In a fairly recent federal case, an employer hotel, through its owner/principal, violated Title VII by using racial and ethnic comments in the workplace toward hotel employees. The hotel also retaliated against employees who complained. After EEOC filed a Title VII lawsuit against the corporate employer, the hotel was sold not once but twice. The EEOC amended the complaint after each sale to add the new owner under something called the “successor employer theory.” The longstanding common law rule was that where one corporation sells or otherwise transfers all of its assets to another corporation, the latter is not liable for the debts and liabilities of the transferor. There are exceptions to the common law rule; one such exception has been applied in favor of employees to avoid harsh outcomes that might flow from the strict application of the common law rule. In employment cases, some federal courts have examined nine factors in determining whether successor employer liability is justified. Other circuits have distilled those nine factors to three: (1) whether the successor had prior notice of the claim against the predecessor; (2) whether the predecessor is able, or prior to the purchase was able, to provide the relief requested; and (3) whether the predecessor and successor engaged in continuous business operations.

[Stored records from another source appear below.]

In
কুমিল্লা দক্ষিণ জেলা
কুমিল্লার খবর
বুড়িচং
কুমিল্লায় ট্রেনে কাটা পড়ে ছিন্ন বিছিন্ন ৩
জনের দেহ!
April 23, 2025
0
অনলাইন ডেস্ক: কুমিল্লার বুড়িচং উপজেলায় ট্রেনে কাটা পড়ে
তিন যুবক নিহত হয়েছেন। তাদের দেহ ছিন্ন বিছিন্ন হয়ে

At least one court has held that “constructive” notice might be sufficient to meet the test’s first prong. In this federal case, the EEOC argued that the second successor bargained with the first successor for a 30-day due diligence period to allow an investigation of business liabilities; that if the second successor had conducted a reasonable and adequate investigation of those liabilities, it would have discovered the pendency of the EEOC lawsuit; and, that second successor failed to discover the lawsuit because it had failed to conduct a reasonable and adequate investigation. The trial court rejected that argument and dismissed the case against the successor employer. The Circuit Court reversed, suggesting that “constructive” notice might be sufficient to meet the test’s first prong.